DVD Review: Cover Girl


★★★☆☆

“Men go to bed with Gilda, but they wake up with me.” Rita Hayworth’s pithy observation on the consequences of her most famous part could just as easily have been applied to her role in the 1944 musical Cover Girl. Hayworth is Rusty, a talented performer in a small-time dance routine, directed by her beau, Danny (Gene Kelly). Going with her friend to a cover shoot audition, Rusty’s star quality shines through and she’s eventually offered the part, initially inspiring her friend’s ire before causing more problems with Danny.

All the trappings of a classic musical are here: a rich, vibrant colour palette, a seasoned, gorgeous cast, and a big Hollywood story. Hayworth in particular is radiant, making it very easy to believe Rusty’s rapid ascendancy to the big time. Meanwhile, Kelly invests his Danny with pathos, heart, and conflict: madly in love with Rusty, he knows that he is holding her back but still can’t quite let her go. The early scene in which she receives the offer of a contract from John Coudair (Otto Kruger) is both heart breaking and infuriating – loyalty, selfishness and ignoble desire play variously through both characters, hastened by their theatre associate Genius’s (Phil Silvers) obliviously cruel intervention.
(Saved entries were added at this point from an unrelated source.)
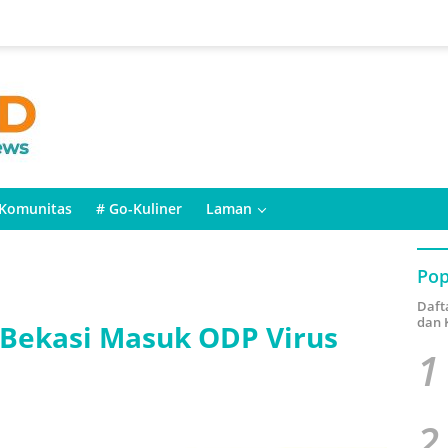
Komunitas
# Go-Kuliner
Laman
Pop
Daft
dan 
 Bekasi Masuk ODP Virus
1
2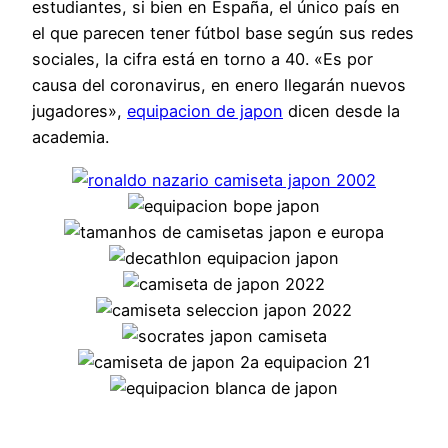
estudiantes, si bien en España, el único país en
el que parecen tener fútbol base según sus redes
sociales, la cifra está en torno a 40. «Es por
causa del coronavirus, en enero llegarán nuevos
jugadores»,
equipacion de japon
dicen desde la
academia.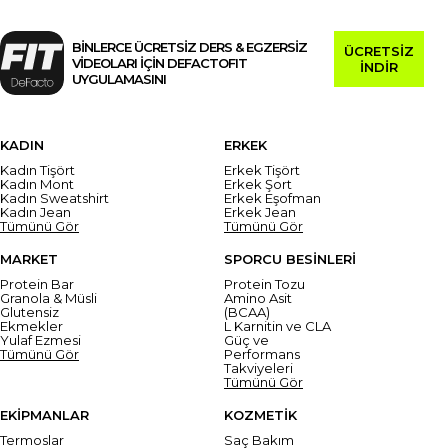
BİNLERCE ÜCRETSİZ DERS & EGZERSİZ
ÜCRETSİZ
VİDEOLARI İÇİN DEFACTOFIT
İNDİR
UYGULAMASINI
KADIN
ERKEK
Kadın Tişört
Erkek Tişört
Kadın Mont
Erkek Şort
Kadın Sweatshirt
Erkek Eşofman
Kadın Jean
Erkek Jean
Tümünü Gör
Tümünü Gör
MARKET
SPORCU BESİNLERİ
Protein Bar
Protein Tozu
Granola & Müsli
Amino Asit
Glutensiz
(BCAA)
Ekmekler
L Karnitin ve CLA
Yulaf Ezmesi
Güç ve
Tümünü Gör
Performans
Takviyeleri
Tümünü Gör
EKİPMANLAR
KOZMETİK
Termoslar
Saç Bakım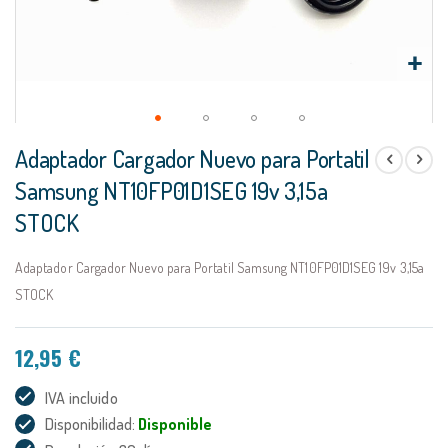
Saltar
Adaptador Cargador Nuevo para Portatil
al
comienzo
Samsung NT10FP01D1SEG 19v 3,15a
de
STOCK
la
galería
de
Adaptador Cargador Nuevo para Portatil Samsung NT10FP01D1SEG 19v 3,15a
imágenes
STOCK
12,95 €
IVA incluido
Disponibilidad:
Disponible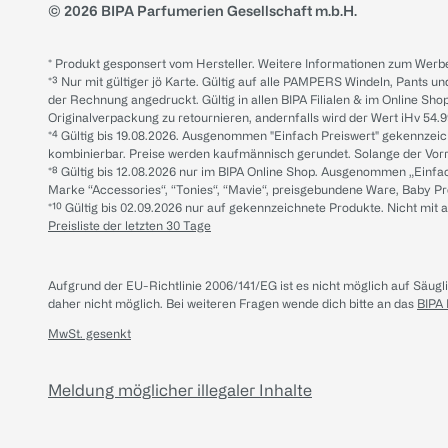
© 2026 BIPA Parfumerien Gesellschaft m.b.H.
* Produkt gesponsert vom Hersteller. Weitere Informationen zum Werbe
*³ Nur mit gültiger jö Karte. Gültig auf alle PAMPERS Windeln, Pants un
der Rechnung angedruckt. Gültig in allen BIPA Filialen & im Online Shop
Originalverpackung zu retournieren, andernfalls wird der Wert iHv 54.9
*⁴ Gültig bis 19.08.2026. Ausgenommen "Einfach Preiswert" gekennze
kombinierbar. Preise werden kaufmännisch gerundet. Solange der Vorrat 
*⁸ Gültig bis 12.08.2026 nur im BIPA Online Shop. Ausgenommen „Einf
Marke “Accessories“, “Tonies“, “Mavie“, preisgebundene Ware, Baby P
*¹⁰ Gültig bis 02.09.2026 nur auf gekennzeichnete Produkte. Nicht mi
Preisliste der letzten 30 Tage
Aufgrund der EU-Richtlinie 2006/141/EG ist es nicht möglich auf Säug
daher nicht möglich.
Bei weiteren Fragen wende dich bitte an das
BIPA
MwSt. gesenkt
Meldung möglicher illegaler Inhalte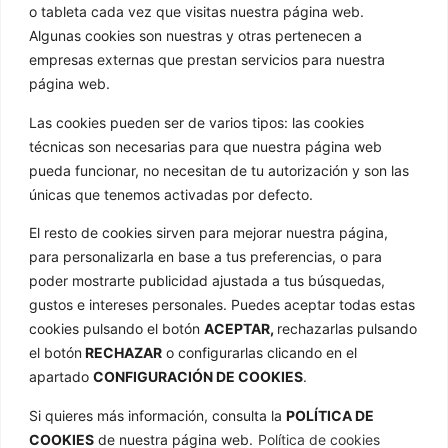
o tableta cada vez que visitas nuestra página web.
Trav de Cacheiras 64, Cacheiras
Algunas cookies son nuestras y otras pertenecen a
15886 Teo A Coruña
empresas externas que prestan servicios para nuestra
GOLA
página web.
Quienes somos
Las cookies pueden ser de varios tipos: las cookies
técnicas son necesarias para que nuestra página web
Nuestros formatos
pueda funcionar, no necesitan de tu autorización y son las
Noticias
únicas que tenemos activadas por defecto.
Galería de imágenes
El resto de cookies sirven para mejorar nuestra página,
Contacto
para personalizarla en base a tus preferencias, o para
ENLACES
poder mostrarte publicidad ajustada a tus búsquedas,
gustos e intereses personales. Puedes aceptar todas estas
Aviso Legal
cookies pulsando el botón
ACEPTAR,
rechazarlas pulsando
Política de privacidad
el botón
RECHAZAR
o configurarlas clicando en el
Política de cookies
apartado
CONFIGURACIÓN DE COOKIES
.
Mapa web
Si quieres más información, consulta la
POLÍTICA DE
Declaración de accesibilidad
COOKIES
de nuestra página web.
Política de cookies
Coudair has a strange fixation on Rusty, who reminds him of his first love, Maribelle. This is perhaps Cover Girl’s major misstep: Hayworth also plays Maribelle in flashback – a fine conceit that overstays its welcome by needlessly distracting from the main plot. Compounding this issue is the film’s dearth of memorable, dramatic songs – in this regard it’s difficult to shake the feeling that both Kelly and Hayworth’s talents are a little wasted. Indeed, it sometimes feels that Cover Girl is one film split into two – a psychological melodrama and an eyes-and-teeth musical – neither of which ever quite cohere.

The exception to this – a sequence in which Danny confronts his reflection in a shop window – is terrific: a dramatic, emotional number that confounds and delights in its technical wizardry. This is what we’re here for, larger than life emotions played out with unparalleled skill and imagination. Hayworth’s numbers, too, are alluring and gorgeous, especially her stage-bound numbers, and a late sequence with a parade of cover girls is impressive if a little long. But the flashback subplot and a weird familial twist neuters the simple potency of the main narrative, and there are as many so-so musical sequences as there are triumphs. Cover Girl is a musical that delights as much as it frustrates.